Sednaya Hapishanesi’nden hayatta kalan ve buna rağmen hala hayata tutunabilen Amar Musa, kalan son gücüyle, Suriye Cumhurbaşkanı Beşar Esad’a seslendi. Hapishanede kaldığı hücrenin önünde zafer işareti yaparak, "Esad, ben ölmedim, buradayım ve yaşıyorum" dedi. Musa, "Burası ilk kaldığım koğuştu, burada 7 ay geçirdim. Ardından başka bir hücreye alındım, ama hala hayattayım" diyerek, rejimin zulmüne karşı olan direncini gözler önüne serdi.

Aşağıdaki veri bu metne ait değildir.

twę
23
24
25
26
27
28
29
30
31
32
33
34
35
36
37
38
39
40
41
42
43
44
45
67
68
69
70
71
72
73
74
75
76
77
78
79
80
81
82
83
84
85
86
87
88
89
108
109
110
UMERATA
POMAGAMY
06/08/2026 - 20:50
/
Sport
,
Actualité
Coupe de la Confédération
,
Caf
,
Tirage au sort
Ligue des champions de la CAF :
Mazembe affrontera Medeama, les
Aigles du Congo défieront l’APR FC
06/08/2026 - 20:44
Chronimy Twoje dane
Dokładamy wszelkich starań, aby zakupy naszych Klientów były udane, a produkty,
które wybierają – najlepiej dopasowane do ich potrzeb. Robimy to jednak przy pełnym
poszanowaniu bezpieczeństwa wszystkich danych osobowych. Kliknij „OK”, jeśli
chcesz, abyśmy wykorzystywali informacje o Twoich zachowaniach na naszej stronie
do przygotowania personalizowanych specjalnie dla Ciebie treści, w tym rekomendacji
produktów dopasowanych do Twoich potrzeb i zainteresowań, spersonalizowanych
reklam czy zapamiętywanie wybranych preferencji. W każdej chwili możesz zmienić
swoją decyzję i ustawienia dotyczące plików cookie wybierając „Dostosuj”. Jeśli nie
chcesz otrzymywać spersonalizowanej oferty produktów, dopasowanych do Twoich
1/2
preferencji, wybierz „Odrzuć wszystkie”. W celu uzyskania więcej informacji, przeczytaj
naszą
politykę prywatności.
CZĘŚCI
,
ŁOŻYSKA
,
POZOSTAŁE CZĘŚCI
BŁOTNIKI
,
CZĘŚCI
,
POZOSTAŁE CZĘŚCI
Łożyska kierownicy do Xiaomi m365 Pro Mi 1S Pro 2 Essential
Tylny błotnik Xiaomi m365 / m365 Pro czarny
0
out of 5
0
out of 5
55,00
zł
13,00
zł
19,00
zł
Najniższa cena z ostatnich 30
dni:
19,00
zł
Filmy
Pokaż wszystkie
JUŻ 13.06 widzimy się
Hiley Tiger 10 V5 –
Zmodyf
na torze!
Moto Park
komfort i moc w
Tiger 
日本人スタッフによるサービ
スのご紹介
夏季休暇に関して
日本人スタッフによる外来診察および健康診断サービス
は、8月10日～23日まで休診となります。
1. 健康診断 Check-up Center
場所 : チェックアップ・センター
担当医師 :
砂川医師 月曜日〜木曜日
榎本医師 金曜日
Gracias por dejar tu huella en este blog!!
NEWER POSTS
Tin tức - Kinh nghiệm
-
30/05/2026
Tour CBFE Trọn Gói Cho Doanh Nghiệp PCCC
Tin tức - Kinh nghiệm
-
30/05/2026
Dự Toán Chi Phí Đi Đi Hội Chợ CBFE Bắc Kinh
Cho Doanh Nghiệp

SEDNAYA HAPİSHANESİ'NİN KORKUNÇ YÜKÜ
Sednaya Hapishanesi, Suriye rejiminin zulmünün ve işkencelerinin simgelerinden biri haline gelmişken, orada yaşananlar hala dünya çapında büyük bir dehşetle hatırlanıyor. Esad rejiminin karanlık yönetimi altında, Sednaya'da her gün bir ölüme, bir facianın daha kapı araladığı gün oldu. Sednaya'nın karanlık tarihinin açığa çıkmaya devam etmesi, tüm dünyaya bu insanlık dramını unutturmama adına büyük bir önem taşıyor.